====== Excerpted text
Some summer insects not to swat


Summer time is insect time. Unfortunately, stinging and biting species such as wasps and mosquitoes get most of our attention for all the wrong reasons.

Many insects are beneficial, and most are benign. My favorite summer insects are hummingbird moths. I know they have begun to emerge because digital images from readers arrive almost daily.

Hummingbird moths are fuzzy bee mimics. They have antenna and a long proboscis, and they hover at flowers while sipping nectar, just like hummingbirds. But their antennae make them insects.

Fascinating insects

Clearwing hummingbird moths are among the smallest and most common of these fascinating insects. Approach slowly and observe carefully to see the proboscis uncoil as the moth approaches a flower to nectar.

The transparent wings will be obvious. Another common hummingbird moth is known by the name of its caterpillar and is probably most familiar to gardeners. Tomato hornworms are fat, green, fleshy caterpillars that eat tomatoes and their leaves, and eventually transform into five-spotted hawk-moths.

Sometimes hornworms are covered with tiny white capsules. These are pupal cases of tiny wasps that parasitized the caterpillars. By the time the wasps pupate, the hornworm will be dead.

The larval wasps consumed the hornworm from the inside before emerging to pupate. Butterflies are best known for their grace and beauty. Tiger swallowtails and fritillaries are abundant this summer, but I have yet to see a single monarch. Heat, drought, and herbicides destroy milkweed plants in the plains and midwest, and monarch need milkweeds.

Milkweeds are their only host plant. Fireflies or lightning bugs evoke fond memories in anyone raised in the country. At dusk they emerge and light the backyard with their Morse code-like flashes of bioluminescence.

Flashing for love

The darker the night, the more impressive the show. Fireflies flash to attract mates. Each species has a unique flash pattern. At dusk, males take flight and begin flashing. When a female of the same species recognizes the appropriate pattern, she flashes back in recognition.
============
Questions to answer:
a - Answer these from the summer insects text, one per line:
(i) What do tomato hornworms eventually turn into?
(ii) What is the only host plant of monarchs?
(iii) Why do fireflies flash?
b - Reproduce the summer insects text word for word, beginning at the words "Hummingbird moths are fuzzy" and stopping after "into five-spotted hawk-moths.".
====== Listed entries
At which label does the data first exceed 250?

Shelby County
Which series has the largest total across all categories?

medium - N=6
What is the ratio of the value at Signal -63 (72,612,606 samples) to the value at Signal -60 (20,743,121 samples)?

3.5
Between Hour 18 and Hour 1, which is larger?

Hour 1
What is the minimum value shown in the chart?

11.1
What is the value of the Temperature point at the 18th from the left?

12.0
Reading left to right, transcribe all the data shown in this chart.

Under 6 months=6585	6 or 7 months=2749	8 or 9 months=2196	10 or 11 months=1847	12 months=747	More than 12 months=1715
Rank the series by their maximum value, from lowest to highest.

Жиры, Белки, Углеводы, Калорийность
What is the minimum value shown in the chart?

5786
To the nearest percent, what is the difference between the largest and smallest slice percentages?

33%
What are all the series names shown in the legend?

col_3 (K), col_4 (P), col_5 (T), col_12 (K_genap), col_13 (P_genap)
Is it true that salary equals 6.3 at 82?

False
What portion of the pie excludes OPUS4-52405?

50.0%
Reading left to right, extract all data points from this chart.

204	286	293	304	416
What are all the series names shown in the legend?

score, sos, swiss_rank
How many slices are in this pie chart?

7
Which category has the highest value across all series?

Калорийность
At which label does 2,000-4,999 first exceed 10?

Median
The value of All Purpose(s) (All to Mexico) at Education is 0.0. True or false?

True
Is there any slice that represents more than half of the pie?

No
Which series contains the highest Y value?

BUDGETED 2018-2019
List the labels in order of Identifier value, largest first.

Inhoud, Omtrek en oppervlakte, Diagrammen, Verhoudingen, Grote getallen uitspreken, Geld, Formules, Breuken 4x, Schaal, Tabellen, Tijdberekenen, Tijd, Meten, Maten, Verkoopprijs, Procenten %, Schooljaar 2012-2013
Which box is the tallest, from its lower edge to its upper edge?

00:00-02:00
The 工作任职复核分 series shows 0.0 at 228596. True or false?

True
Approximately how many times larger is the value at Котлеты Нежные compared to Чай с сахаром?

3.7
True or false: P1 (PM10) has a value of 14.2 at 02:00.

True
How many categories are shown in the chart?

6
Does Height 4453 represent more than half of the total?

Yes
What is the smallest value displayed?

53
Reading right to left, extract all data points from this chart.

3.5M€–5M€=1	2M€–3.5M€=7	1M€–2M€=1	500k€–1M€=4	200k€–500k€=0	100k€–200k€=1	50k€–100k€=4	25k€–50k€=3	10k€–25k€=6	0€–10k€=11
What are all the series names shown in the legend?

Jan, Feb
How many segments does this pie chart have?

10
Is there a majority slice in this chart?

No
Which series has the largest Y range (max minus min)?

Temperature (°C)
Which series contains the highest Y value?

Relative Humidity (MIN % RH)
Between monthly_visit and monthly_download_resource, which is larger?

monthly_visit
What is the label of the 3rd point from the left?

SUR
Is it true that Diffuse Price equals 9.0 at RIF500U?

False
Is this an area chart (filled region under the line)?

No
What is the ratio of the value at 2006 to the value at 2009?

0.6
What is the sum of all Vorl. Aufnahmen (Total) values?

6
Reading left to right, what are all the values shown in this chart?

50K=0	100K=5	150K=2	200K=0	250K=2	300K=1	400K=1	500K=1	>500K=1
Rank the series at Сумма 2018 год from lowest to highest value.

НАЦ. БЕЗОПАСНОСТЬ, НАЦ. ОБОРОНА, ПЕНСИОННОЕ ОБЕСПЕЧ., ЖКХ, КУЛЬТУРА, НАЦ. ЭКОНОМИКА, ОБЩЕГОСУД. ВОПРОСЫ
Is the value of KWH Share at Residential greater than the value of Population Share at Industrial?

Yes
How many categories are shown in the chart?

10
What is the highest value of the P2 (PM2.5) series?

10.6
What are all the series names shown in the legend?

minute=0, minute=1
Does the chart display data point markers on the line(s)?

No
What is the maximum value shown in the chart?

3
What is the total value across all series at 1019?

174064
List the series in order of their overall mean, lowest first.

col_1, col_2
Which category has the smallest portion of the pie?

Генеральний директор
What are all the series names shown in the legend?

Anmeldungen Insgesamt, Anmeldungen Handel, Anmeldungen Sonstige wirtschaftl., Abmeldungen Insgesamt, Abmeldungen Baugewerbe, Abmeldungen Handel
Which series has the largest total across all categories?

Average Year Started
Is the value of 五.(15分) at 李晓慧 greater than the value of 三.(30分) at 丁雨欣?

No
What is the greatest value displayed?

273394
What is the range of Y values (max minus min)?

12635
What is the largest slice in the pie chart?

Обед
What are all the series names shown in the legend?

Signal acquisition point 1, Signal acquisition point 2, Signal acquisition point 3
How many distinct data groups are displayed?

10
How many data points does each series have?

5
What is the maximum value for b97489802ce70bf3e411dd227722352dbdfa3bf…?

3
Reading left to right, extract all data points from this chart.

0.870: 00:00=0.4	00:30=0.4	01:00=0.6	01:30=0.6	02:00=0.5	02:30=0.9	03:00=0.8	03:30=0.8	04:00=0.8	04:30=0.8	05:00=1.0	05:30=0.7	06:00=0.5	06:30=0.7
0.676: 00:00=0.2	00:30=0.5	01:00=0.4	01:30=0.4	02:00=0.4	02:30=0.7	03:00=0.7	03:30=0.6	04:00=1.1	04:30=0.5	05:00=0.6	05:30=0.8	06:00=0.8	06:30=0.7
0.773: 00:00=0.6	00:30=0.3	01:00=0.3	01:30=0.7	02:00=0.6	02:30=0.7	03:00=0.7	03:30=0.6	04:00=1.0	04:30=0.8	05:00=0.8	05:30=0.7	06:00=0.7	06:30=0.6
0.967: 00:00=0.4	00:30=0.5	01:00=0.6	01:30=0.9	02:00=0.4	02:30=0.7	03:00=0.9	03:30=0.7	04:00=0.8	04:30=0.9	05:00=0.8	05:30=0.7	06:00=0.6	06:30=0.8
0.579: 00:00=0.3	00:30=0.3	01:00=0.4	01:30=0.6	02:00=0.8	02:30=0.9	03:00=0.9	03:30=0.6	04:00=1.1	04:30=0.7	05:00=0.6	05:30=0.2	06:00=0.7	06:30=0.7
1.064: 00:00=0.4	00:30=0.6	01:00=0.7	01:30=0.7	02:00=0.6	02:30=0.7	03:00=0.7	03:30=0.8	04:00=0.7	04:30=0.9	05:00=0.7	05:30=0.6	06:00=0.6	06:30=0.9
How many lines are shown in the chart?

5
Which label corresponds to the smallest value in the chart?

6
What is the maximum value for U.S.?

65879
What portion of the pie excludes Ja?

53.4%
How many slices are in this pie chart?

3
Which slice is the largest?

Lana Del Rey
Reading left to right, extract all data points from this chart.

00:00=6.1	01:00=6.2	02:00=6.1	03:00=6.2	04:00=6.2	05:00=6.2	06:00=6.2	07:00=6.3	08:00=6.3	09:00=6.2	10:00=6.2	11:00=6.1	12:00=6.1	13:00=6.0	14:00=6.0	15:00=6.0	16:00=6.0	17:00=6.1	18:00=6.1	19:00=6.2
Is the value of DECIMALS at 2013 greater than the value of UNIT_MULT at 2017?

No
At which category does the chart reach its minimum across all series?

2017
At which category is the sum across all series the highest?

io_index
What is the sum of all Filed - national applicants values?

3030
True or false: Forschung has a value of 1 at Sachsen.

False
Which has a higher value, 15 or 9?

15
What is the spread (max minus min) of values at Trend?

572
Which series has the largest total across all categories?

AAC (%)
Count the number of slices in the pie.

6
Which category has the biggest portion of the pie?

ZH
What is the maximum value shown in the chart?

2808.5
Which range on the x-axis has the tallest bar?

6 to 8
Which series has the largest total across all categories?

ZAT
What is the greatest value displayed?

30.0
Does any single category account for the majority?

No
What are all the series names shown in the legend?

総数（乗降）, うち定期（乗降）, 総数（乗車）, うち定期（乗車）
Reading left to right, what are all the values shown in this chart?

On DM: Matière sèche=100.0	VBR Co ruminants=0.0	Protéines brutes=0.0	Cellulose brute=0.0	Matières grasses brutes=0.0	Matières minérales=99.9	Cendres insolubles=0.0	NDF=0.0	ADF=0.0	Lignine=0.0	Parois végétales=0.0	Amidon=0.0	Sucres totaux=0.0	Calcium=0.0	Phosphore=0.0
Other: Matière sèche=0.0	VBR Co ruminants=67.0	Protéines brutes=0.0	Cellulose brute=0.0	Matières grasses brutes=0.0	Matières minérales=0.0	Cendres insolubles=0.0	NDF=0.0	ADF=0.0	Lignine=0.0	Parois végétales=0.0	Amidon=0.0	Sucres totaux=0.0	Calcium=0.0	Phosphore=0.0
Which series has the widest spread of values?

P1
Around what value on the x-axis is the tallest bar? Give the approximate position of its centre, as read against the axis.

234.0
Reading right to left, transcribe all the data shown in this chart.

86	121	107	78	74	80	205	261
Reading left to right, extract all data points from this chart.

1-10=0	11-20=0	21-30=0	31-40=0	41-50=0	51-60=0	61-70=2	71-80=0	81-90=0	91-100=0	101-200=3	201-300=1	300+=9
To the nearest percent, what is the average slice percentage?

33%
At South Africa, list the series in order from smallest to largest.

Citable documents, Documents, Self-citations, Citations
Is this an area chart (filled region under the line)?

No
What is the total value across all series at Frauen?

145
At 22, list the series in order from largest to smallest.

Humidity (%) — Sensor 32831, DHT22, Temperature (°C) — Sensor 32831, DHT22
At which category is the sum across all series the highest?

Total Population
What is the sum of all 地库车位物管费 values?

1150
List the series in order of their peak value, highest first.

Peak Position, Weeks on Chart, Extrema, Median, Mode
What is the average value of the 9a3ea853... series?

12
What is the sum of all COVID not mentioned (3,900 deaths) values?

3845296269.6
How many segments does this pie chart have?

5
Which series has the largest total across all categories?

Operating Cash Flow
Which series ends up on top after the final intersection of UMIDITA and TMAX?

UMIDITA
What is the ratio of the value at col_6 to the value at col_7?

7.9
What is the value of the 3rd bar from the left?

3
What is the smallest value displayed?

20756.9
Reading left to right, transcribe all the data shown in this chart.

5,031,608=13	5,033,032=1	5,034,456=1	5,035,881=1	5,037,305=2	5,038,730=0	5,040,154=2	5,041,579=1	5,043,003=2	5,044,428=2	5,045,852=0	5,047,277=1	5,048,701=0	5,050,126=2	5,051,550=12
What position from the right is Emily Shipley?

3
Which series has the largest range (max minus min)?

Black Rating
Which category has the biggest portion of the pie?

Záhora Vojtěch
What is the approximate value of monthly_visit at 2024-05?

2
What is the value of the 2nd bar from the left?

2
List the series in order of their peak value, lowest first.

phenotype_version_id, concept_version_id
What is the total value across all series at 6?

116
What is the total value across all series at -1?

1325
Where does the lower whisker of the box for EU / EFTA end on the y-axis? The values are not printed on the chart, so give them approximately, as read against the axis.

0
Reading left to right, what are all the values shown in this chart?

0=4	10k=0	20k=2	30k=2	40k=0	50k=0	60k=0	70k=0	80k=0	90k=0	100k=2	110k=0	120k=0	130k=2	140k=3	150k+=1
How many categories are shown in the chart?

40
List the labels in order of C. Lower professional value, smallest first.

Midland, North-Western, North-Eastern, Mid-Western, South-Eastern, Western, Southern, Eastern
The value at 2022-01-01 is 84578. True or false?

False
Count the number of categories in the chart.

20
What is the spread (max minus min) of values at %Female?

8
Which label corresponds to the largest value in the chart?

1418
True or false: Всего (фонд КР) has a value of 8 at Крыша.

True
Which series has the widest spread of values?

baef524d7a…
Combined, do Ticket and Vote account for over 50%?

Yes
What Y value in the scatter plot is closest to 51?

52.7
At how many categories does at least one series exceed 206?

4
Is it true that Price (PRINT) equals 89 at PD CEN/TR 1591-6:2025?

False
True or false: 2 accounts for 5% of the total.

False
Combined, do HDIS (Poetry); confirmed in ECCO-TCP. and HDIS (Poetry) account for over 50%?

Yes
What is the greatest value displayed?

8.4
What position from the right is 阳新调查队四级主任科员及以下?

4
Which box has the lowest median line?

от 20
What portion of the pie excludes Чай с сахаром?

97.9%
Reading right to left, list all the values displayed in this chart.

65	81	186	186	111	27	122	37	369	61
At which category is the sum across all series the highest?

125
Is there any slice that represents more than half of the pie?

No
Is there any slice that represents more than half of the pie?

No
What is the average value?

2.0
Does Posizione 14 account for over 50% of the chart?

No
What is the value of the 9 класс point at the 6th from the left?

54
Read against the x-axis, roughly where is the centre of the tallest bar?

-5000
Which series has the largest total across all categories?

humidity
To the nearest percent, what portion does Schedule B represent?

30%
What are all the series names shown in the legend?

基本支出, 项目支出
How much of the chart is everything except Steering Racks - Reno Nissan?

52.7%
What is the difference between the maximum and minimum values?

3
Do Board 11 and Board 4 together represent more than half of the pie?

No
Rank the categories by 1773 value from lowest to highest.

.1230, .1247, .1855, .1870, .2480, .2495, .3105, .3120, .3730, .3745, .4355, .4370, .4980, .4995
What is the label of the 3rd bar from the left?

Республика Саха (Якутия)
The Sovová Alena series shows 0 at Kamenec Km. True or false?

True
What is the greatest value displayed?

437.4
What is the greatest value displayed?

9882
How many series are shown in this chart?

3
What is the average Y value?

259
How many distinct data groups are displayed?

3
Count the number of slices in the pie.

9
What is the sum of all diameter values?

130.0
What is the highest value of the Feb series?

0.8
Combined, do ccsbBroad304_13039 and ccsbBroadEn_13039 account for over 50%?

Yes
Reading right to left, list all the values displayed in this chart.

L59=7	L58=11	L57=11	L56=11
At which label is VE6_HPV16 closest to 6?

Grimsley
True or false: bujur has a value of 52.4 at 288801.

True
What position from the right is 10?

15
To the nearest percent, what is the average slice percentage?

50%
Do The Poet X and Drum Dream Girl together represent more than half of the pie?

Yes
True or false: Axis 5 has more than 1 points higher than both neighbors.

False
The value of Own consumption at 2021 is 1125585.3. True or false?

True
============
Set of answers:
a -
(i) Five-spotted hawk-moths.
(ii) Milkweeds.
(iii) To attract mates.

b -
Hummingbird moths are fuzzy bee mimics. They have antenna and a long proboscis, and they hover at flowers while sipping nectar, just like hummingbirds. But their antennae make them insects.

Fascinating insects

Clearwing hummingbird moths are among the smallest and most common of these fascinating insects. Approach slowly and observe carefully to see the proboscis uncoil as the moth approaches a flower to nectar.

The transparent wings will be obvious. Another common hummingbird moth is known by the name of its caterpillar and is probably most familiar to gardeners. Tomato hornworms are fat, green, fleshy caterpillars that eat tomatoes and their leaves, and eventually transform into five-spotted hawk-moths.